### Available data
•••
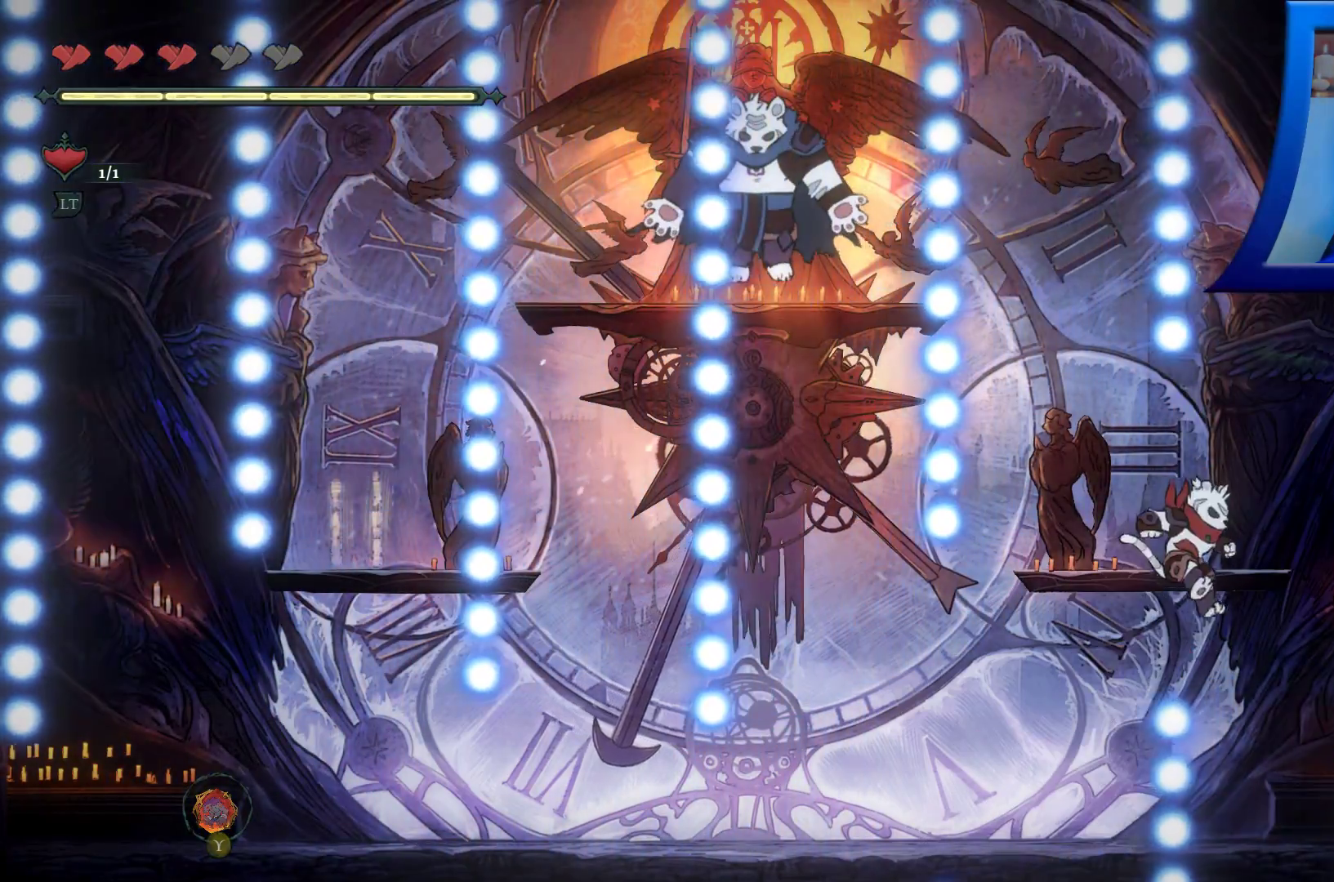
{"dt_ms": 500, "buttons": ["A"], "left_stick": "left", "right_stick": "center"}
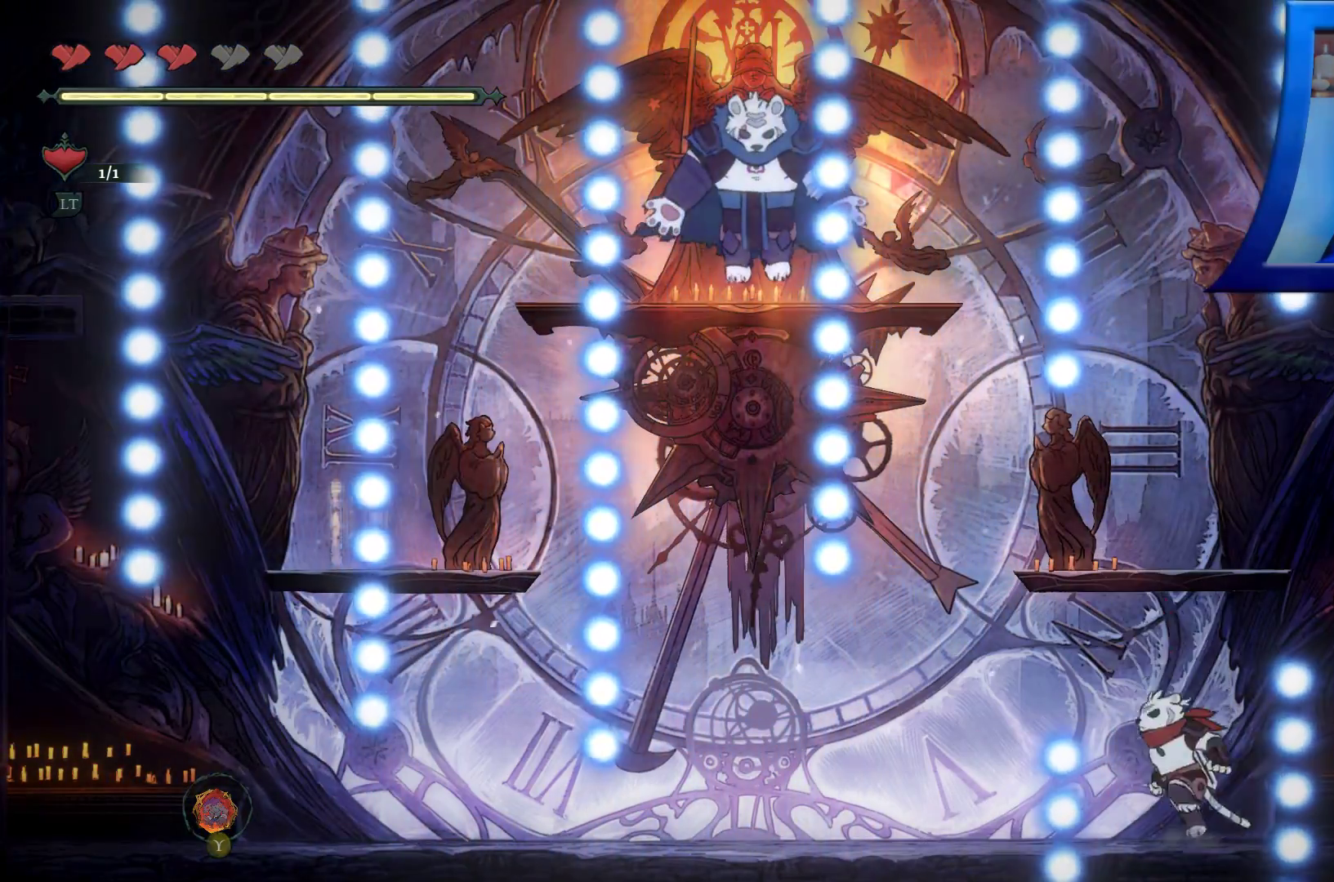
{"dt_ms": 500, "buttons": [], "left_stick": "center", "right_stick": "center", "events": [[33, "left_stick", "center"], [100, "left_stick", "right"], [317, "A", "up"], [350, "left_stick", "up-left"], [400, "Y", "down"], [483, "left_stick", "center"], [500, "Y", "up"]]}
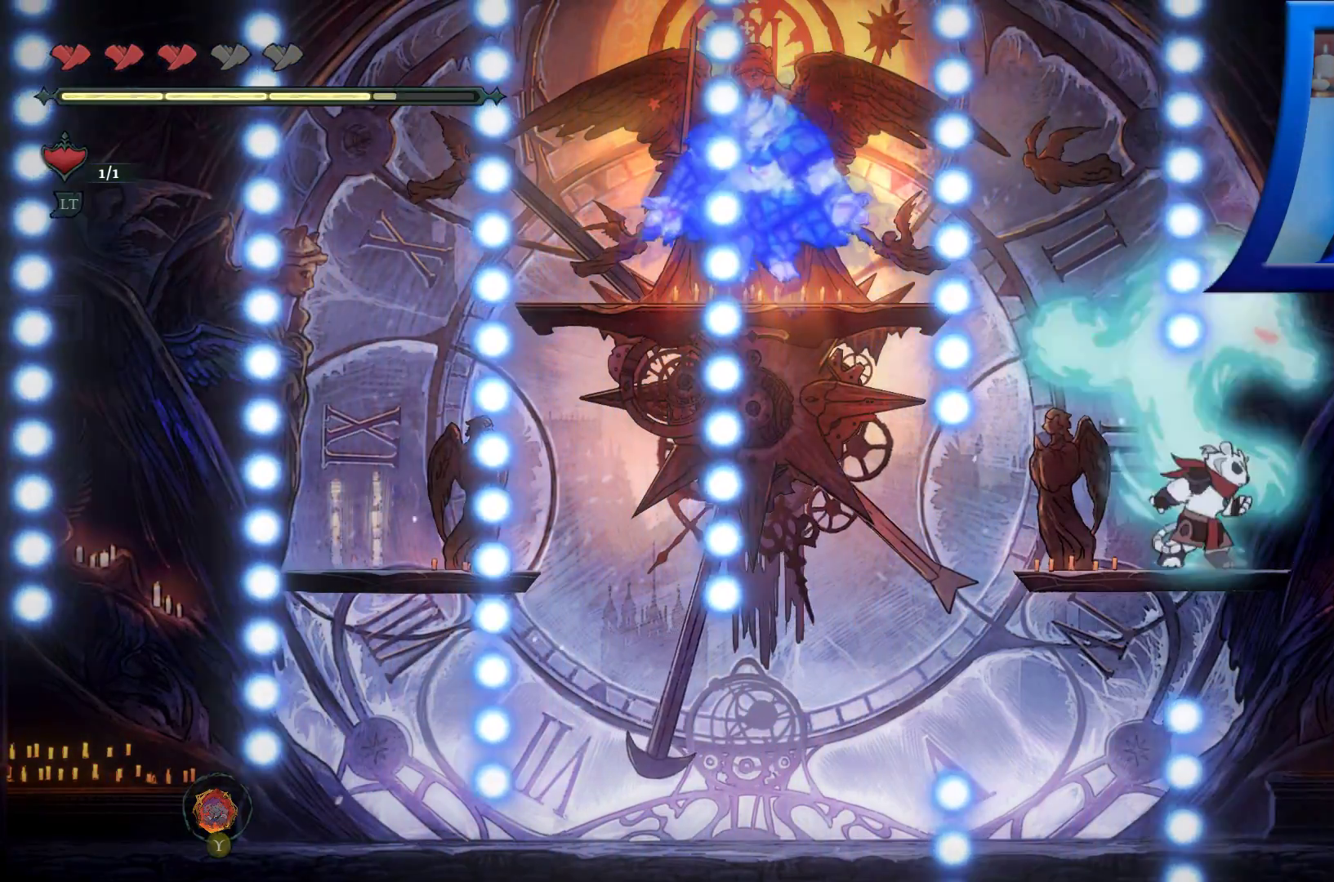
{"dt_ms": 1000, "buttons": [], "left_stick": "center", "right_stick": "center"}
•••
Would you set down the listing exactly, omitting pictures?

### Solution to the exercise
{"dt_ms": 500, "buttons": ["A"], "left_stick": "left", "right_stick": "center"}
{"dt_ms": 500, "buttons": [], "left_stick": "center", "right_stick": "center", "events": [[33, "left_stick", "center"], [100, "left_stick", "right"], [317, "A", "up"], [350, "left_stick", "up-left"], [400, "Y", "down"], [483, "left_stick", "center"], [500, "Y", "up"]]}
{"dt_ms": 1000, "buttons": [], "left_stick": "center", "right_stick": "center"}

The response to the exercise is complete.